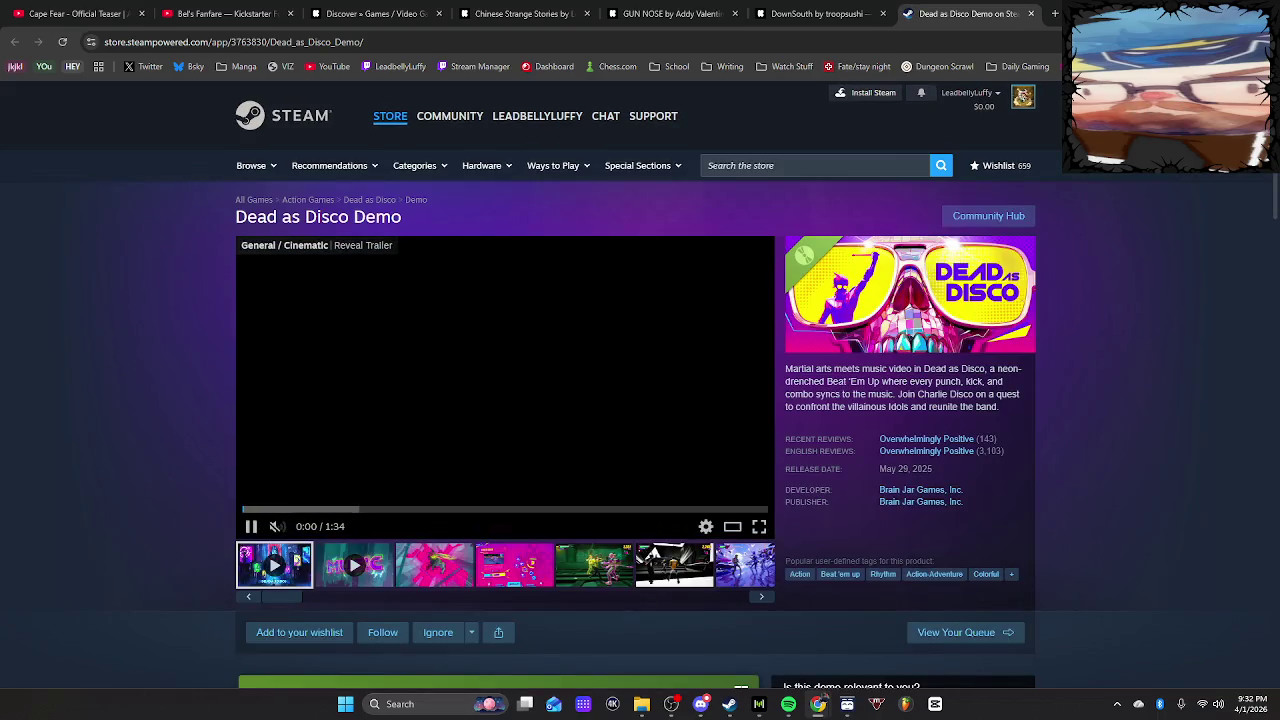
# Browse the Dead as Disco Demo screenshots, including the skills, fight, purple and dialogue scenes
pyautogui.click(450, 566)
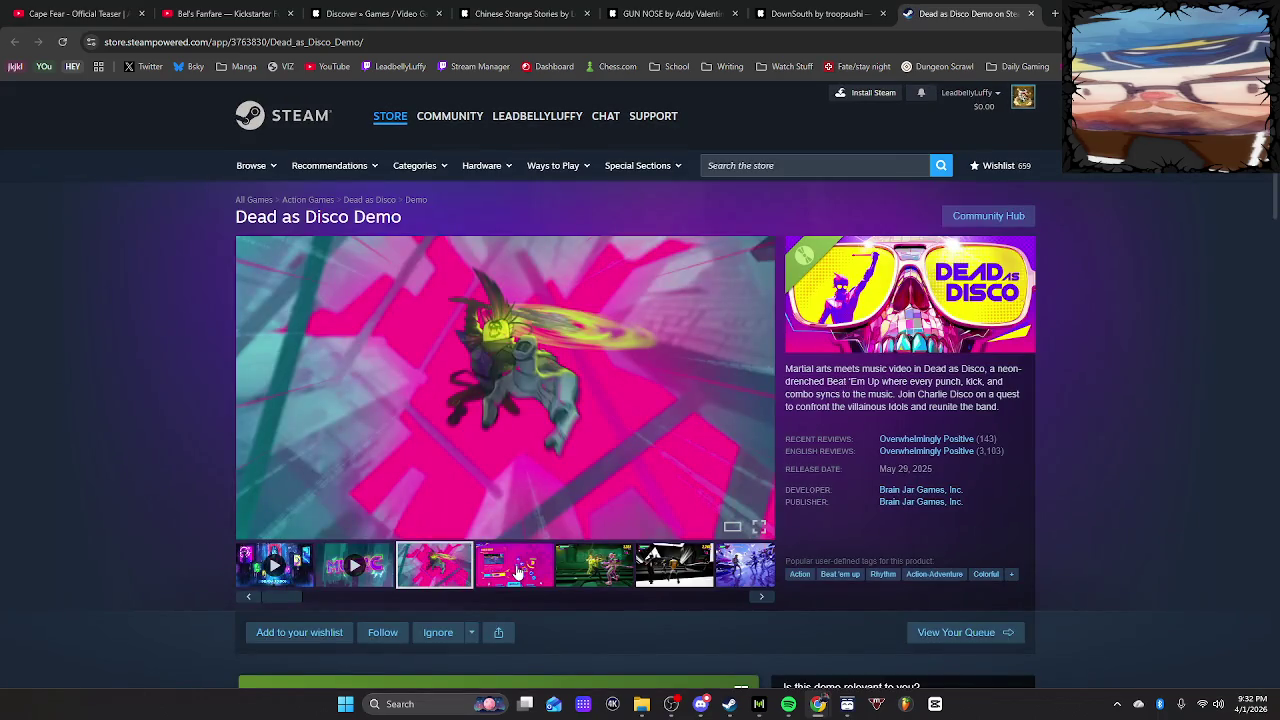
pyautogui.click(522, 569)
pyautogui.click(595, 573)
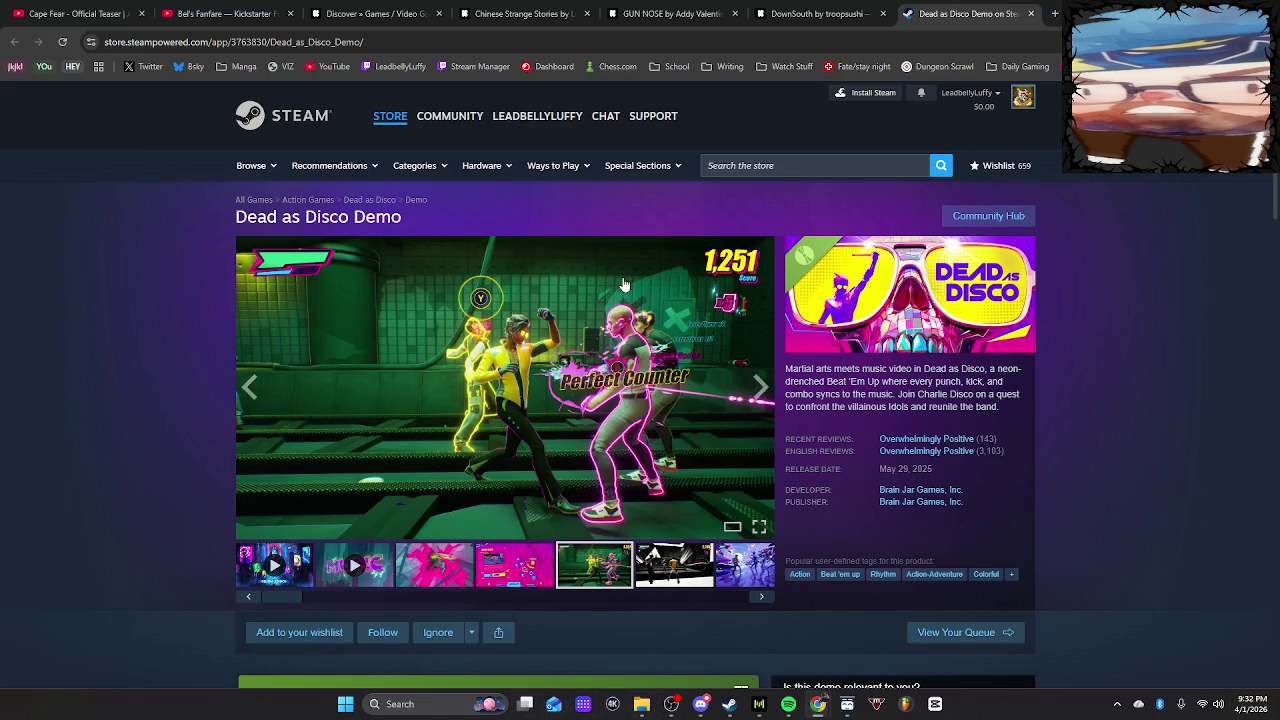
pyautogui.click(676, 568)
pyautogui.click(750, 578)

- Your objective -
What you give back should be the full material above, retyped exactly, with every image removed.

- Written solution -
# Browse the Dead as Disco Demo screenshots, including the skills, fight, purple and dialogue scenes
pyautogui.click(450, 566)
pyautogui.click(522, 569)
pyautogui.click(595, 573)
pyautogui.click(676, 568)
pyautogui.click(750, 578)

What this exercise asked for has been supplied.